I didn't expect to find a Stewardship column in the financial pages of the newspaper, but one Sunday in April there it was in a column by Al Lewis. (Mr. Lewis can be read on tellittoal.com.) Lewis proclaims that "Jesus was not a capitalist." He goes on to cite that when he turned water into wine, Jesus did not open a liquor store. "When he healed the sick, he did not bill Medicare, or start an HMO. Somehow, profiting richly from the sick and infirm was considered unjust back in those days." We equate capitalism with Christianity when the only thing they have in common is their initial letter, and offer misinterpretations of the Biblical understanding of giving in order to fill the coffers of the churches, or sometimes the pockets of independent so-called evangelists.
Lewis says the philosophy of, "Plant a seed, reap a harvest makes Christians particularly vulnerable to being victimized." Just give God your money through me, the televangelist purrs, and you will receive a hundred-fold blessing for every dollar donated. Al says that's "something not even the Prince of darkness, Bernie Madoff, had dared."

Christian churches and leaders have made a lot of mistakes, and most of them have been picked up and abused by those who want to use religion as a means for personal power. Nothing could be farther from the lessons of Jesus' life than using God as a means to attain riches or power in this life or the next. How do we miss that?

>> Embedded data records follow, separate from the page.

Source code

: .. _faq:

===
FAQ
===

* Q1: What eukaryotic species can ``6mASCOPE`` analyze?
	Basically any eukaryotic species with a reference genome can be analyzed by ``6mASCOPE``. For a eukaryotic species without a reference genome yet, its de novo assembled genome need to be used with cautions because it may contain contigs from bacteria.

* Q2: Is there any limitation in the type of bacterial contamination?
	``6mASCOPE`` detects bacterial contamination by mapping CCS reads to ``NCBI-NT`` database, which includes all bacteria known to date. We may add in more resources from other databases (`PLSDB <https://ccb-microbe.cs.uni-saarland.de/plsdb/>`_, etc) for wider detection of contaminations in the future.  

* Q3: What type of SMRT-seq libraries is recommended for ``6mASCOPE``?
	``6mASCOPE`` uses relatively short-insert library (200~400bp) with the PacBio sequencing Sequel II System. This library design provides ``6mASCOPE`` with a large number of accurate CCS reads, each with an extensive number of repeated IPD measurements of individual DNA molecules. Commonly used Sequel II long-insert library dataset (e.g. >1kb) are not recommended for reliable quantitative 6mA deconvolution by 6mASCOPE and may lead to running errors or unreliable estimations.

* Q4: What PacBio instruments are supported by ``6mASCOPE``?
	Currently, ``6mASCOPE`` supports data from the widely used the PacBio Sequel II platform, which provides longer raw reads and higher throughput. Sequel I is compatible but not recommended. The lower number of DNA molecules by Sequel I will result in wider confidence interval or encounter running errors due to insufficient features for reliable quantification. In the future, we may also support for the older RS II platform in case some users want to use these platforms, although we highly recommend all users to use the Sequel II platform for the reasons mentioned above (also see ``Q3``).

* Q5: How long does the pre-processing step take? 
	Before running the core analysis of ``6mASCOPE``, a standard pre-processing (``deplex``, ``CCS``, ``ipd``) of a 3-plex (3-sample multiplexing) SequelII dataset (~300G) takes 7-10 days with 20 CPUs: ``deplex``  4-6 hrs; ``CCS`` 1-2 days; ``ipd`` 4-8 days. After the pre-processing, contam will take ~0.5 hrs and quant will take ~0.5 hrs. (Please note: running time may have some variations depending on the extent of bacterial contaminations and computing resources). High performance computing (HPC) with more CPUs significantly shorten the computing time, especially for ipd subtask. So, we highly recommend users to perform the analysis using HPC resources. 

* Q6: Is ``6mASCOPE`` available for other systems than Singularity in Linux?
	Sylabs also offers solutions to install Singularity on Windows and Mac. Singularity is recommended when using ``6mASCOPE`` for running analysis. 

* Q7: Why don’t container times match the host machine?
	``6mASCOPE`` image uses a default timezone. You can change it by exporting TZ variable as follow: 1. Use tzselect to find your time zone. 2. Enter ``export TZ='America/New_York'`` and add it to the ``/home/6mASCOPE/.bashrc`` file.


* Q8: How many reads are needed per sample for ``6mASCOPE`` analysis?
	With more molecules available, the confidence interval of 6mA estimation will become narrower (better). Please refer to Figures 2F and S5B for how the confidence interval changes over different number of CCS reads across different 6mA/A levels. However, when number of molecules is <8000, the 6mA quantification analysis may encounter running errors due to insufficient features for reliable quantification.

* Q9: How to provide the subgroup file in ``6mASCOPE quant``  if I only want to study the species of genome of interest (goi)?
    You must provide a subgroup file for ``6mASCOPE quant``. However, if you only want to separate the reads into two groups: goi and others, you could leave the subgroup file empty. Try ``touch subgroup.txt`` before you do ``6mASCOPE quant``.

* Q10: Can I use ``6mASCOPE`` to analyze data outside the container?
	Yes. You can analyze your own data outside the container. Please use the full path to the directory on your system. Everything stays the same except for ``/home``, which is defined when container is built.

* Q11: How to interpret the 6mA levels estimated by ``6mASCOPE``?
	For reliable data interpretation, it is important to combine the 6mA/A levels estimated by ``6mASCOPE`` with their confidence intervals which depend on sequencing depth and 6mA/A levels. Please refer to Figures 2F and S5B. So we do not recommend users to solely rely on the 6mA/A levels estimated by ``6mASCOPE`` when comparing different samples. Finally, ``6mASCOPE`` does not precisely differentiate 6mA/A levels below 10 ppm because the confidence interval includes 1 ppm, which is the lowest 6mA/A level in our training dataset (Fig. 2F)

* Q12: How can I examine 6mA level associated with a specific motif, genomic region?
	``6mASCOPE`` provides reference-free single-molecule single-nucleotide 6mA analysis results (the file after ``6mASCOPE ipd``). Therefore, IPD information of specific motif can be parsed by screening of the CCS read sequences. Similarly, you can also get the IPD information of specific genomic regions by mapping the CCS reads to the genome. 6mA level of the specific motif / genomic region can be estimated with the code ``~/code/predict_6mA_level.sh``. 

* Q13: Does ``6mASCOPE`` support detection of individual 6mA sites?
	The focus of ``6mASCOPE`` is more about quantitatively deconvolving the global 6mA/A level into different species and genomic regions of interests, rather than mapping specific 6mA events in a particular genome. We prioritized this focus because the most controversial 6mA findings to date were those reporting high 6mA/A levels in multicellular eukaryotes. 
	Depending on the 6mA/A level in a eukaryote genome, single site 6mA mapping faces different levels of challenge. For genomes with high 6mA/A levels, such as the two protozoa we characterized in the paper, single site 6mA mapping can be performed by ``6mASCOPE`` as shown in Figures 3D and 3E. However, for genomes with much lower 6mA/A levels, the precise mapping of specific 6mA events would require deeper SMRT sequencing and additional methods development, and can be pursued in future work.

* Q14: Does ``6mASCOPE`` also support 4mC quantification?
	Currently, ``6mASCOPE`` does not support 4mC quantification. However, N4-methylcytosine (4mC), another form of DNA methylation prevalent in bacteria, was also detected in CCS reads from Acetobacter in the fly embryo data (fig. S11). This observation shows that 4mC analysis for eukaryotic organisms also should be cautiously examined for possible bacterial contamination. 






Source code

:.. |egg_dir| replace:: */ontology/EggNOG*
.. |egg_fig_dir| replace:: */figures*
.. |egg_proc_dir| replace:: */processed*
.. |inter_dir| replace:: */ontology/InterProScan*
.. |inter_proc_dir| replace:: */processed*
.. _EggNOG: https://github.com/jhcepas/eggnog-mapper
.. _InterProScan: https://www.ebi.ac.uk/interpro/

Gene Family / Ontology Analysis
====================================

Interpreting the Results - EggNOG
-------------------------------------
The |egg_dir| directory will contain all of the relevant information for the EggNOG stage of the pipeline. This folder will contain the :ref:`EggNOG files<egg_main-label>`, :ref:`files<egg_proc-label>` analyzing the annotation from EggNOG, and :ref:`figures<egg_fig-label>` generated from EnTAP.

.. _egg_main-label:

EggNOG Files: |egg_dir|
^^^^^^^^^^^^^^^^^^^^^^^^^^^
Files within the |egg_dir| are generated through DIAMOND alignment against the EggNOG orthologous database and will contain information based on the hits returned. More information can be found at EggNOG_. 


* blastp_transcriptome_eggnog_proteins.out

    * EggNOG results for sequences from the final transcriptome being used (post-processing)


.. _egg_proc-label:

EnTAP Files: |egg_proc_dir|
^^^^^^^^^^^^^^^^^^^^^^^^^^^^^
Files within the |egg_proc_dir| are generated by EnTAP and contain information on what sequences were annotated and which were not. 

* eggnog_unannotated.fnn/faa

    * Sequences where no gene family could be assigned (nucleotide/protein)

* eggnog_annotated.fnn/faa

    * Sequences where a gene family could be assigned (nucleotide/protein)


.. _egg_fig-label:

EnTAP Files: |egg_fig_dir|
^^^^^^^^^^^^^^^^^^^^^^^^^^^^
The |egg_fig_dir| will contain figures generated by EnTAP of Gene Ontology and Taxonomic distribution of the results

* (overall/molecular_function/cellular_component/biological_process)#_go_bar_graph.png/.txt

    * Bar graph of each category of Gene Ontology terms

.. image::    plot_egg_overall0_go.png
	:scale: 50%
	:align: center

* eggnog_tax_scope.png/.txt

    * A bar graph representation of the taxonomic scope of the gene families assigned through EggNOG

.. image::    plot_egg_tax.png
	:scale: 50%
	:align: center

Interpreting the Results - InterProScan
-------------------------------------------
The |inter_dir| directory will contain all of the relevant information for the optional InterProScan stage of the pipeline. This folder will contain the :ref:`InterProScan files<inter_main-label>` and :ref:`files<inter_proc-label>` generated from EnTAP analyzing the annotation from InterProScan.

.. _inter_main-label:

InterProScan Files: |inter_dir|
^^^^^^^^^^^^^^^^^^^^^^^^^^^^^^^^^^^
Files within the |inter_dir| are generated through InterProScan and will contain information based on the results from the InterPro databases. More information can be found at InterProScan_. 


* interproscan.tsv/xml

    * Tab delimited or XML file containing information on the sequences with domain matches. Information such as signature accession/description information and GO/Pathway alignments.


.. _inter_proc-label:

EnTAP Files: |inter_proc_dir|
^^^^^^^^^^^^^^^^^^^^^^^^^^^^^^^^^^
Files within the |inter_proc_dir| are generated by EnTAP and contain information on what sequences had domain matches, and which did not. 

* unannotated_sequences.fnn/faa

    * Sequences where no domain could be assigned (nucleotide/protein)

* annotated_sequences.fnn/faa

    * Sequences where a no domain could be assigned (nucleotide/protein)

Every time the church and its leaders misinterpret the Bible, we put at risk the hundreds of seekers who desperately want to find grace and peace in their lives through a spiritual path. We lay them on the altar and hand over the sharpened knife to the charlatans of the world who are all-to-ready to carry out the sacrificial offering. It's our job as stewards of the kingdom of God to protect them. Innocent as a dove, but wise as a serpent - that's the steward's way.